**Passage to read**

┄┄┄┄┄┄┄┄┄┄

Bessie Blount was about 7 when a teacher rapped her knuckles during a classroom assignment. The blow stung her, the reason even more so.

“For writing with my left hand!” Blount told The Virginian-Pilot newspaper in 2008, still incredulous more than 85 years later.

So she taught herself to write with her teeth and her toes, figuring, “If it was wrong to write with my left hand, then it was wrong to write with my right hand.”

That act of defiance — along with her inventiveness — would serve her throughout an eclectic international career, as a nurse, physical therapist, wartime inventor and forensic handwriting and document analyst. With each of these moves she had to overcome the obstacles facing a black woman in the job, although she resisted being defined by her race.

Bessie Griffin was born into meager circumstances on Nov. 24, 1914, in rural Virginia to George Woodard and Mary Elizabeth Griffin. She later took on her grandmother’s last name, Blount. She studied at Diggs Chapel Elementary School in Hickory, Va. (now Chesapeake), near Norfolk. The school had been built after the Civil War by the black community to educate the children of former slaves.

“When I attended the school, black kids didn’t have textbooks,” she told The Pilot. “We later got them from the white schools. But each child would read a verse out of the Bible. That’s how we first learned to read.”

Her family later settled in New Jersey, where she studied nursing at Kenney Memorial Hospital in Newark, said her son, Philip Griffin. The hospital had been founded by Booker T. Washington’s physician, John A. Kenney Sr., after he moved to the area and found that hospitals would not hire black doctors.

She went on to study physical therapy at Union Junior College, now Union County College, and Panzer College of Physical Education and Hygiene, now part of Montclair State University, all in New Jersey. She eventually became a licensed physiotherapist and took a job at Bronx Hospital (now Bronx-Lebanon Hospital Center).

┄┄┄┄┄┄┄┄┄┄

**Supplied data**
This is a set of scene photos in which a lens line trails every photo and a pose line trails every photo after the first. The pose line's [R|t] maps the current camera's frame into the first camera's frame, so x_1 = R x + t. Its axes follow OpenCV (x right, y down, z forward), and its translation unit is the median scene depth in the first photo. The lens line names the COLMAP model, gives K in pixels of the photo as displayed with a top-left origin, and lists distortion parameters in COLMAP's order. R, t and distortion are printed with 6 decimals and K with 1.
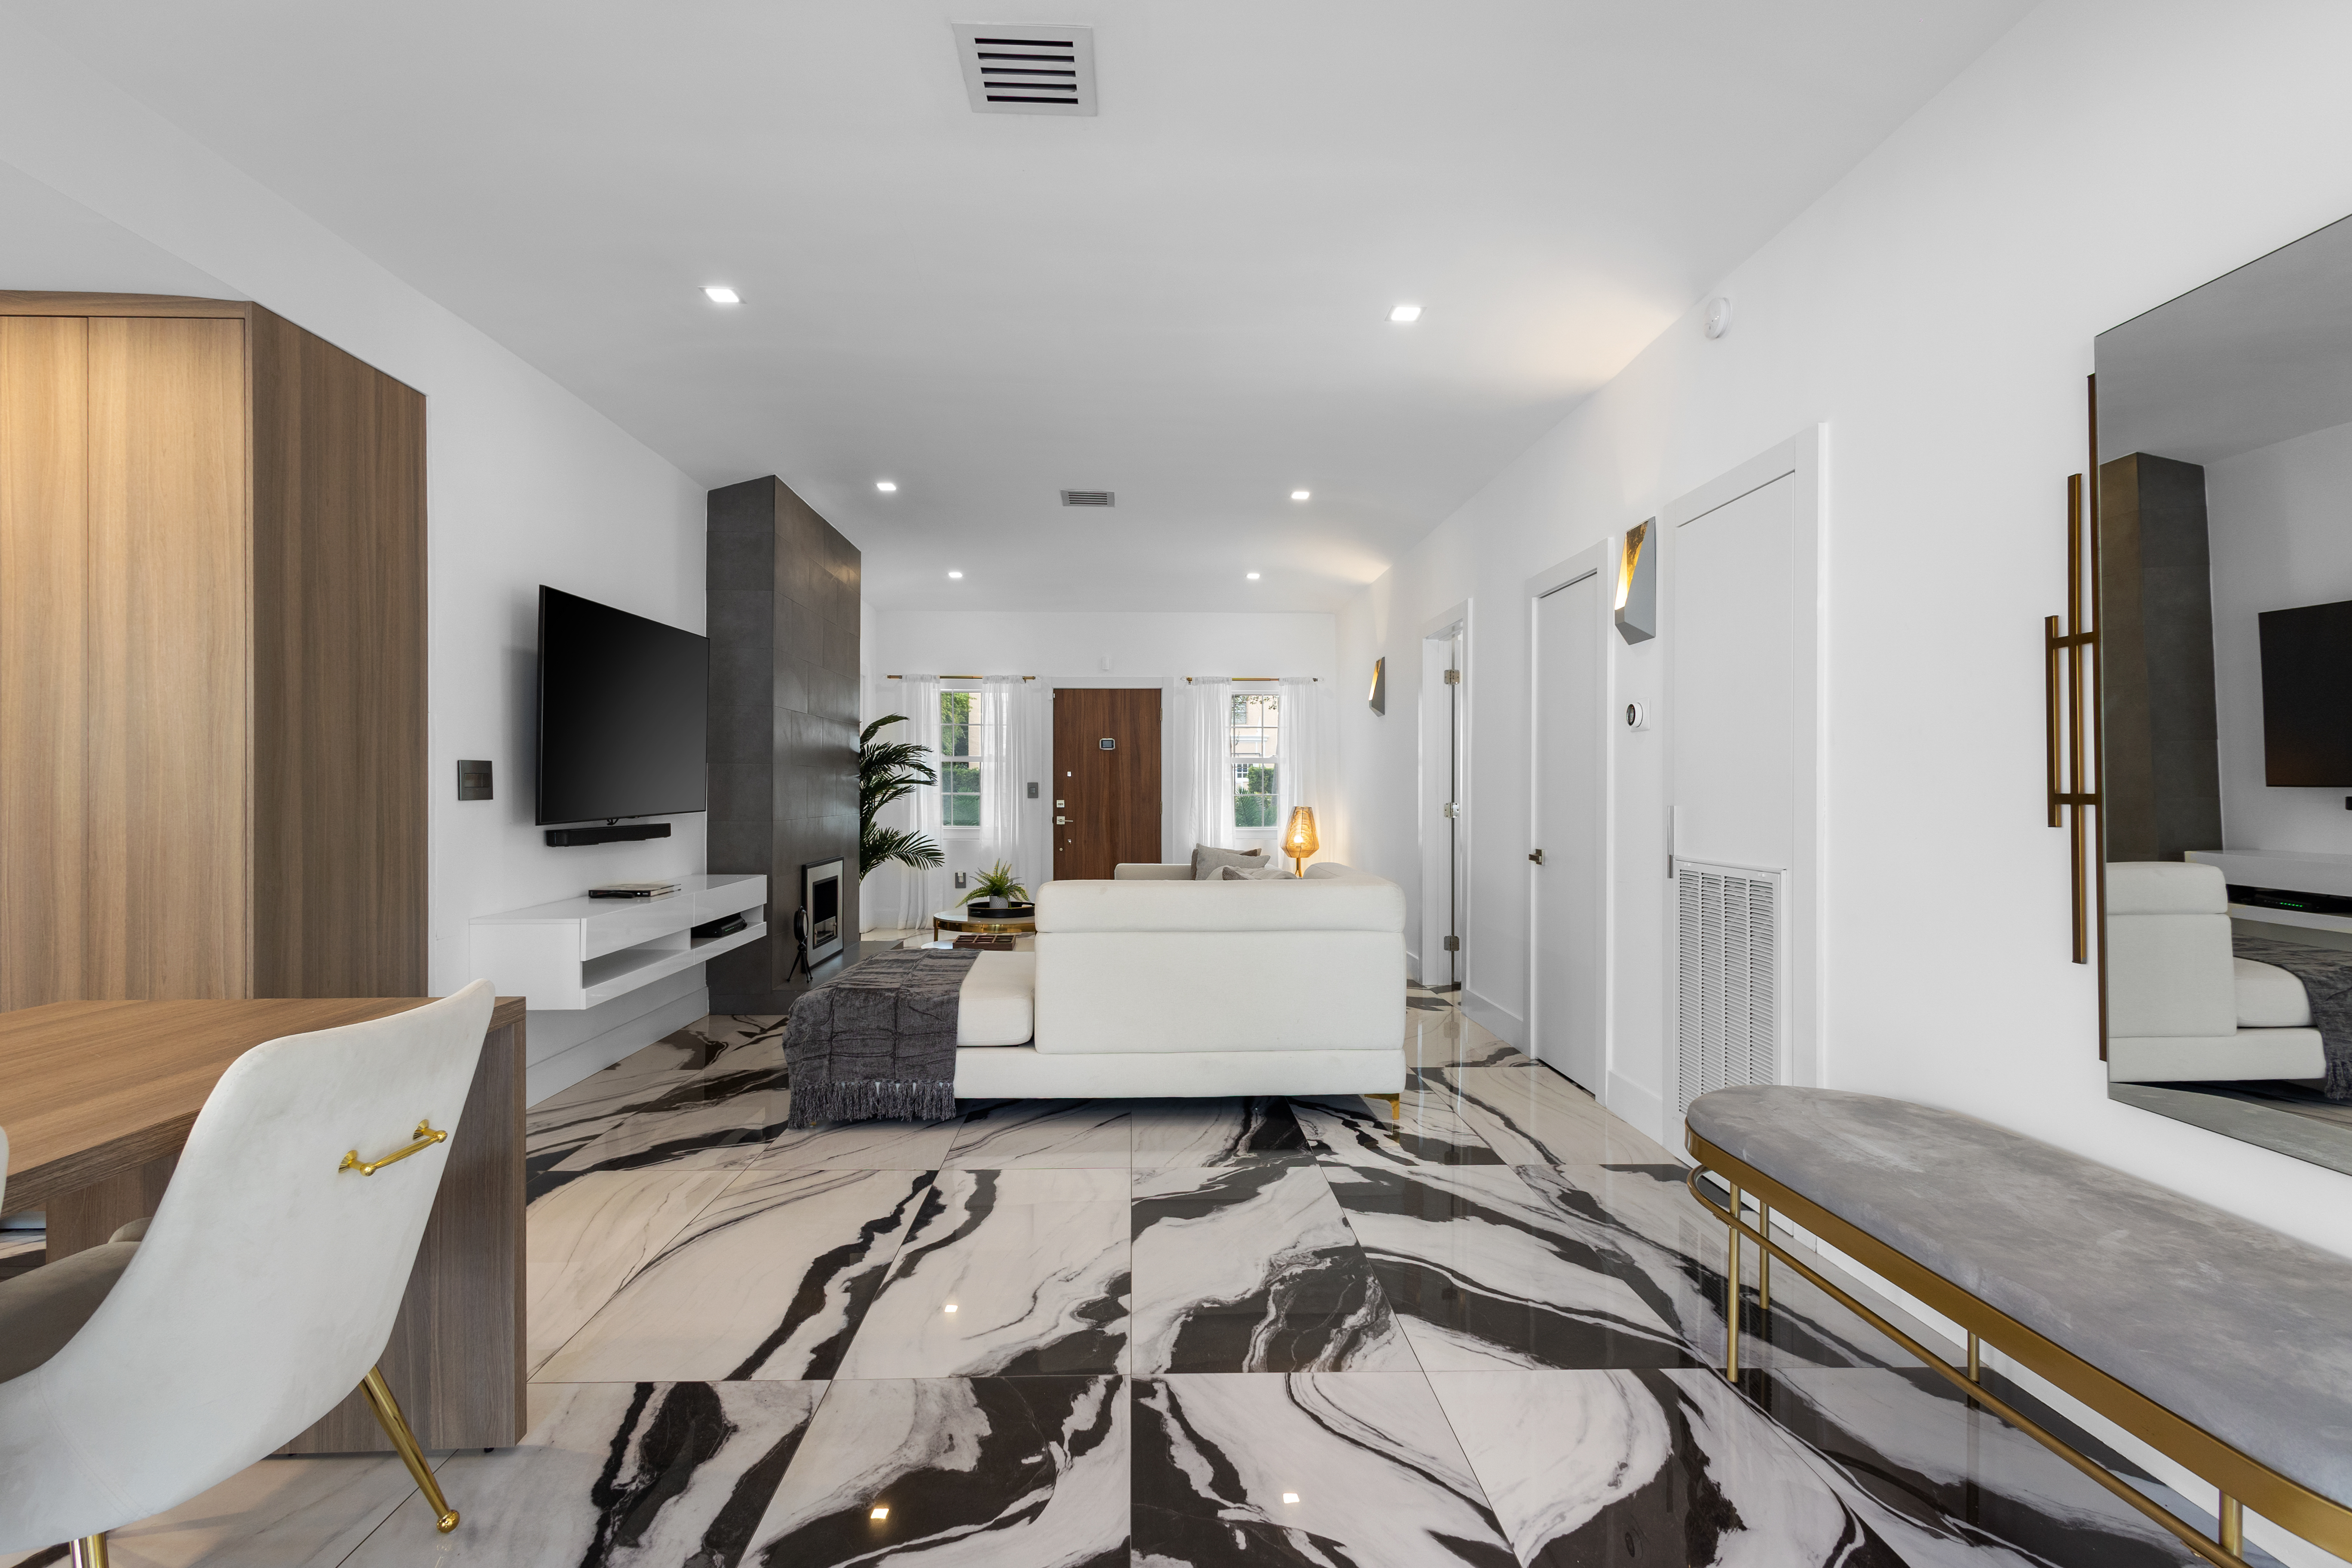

┄┄┄┄┄┄┄┄┄┄

**Exercise instructions**
Continue the text about Bessie Blount from its last sentence.

**Response**
Many of her patients were World War II veterans who had lost their arms after undergoing amputations, and Blount taught them to write with their teeth and feet.

“You’re not crippled, only crippled in your mind,” she would tell them.

A doctor at Bronx Hospital then suggested, “If you really want to do something to help these boys, why don’t you make something by which they can feed themselves,” The Afro-American newspaper wrote in 1951.

She responded, “I’ll do that, too.”

Blount spent 10 months developing her first design of what she called an “invalid feeder.” Her workshop was her kitchen, and her materials were plastic, a file, an ice pick, a hammer, dishes and boiling water to melt the plastic into a mold.

“I usually worked from 1 a.m. to 4 a.m.,” she told The Afro-American in 1948.

That year she received a patent for part of the design, with a description of what she planned to include in a later version.

She then spent about four years and $3,000 making improvements and ultimately created a working model made of stainless steel, which she demonstrated at a New Jersey hospital. The audience gave her a standing ovation.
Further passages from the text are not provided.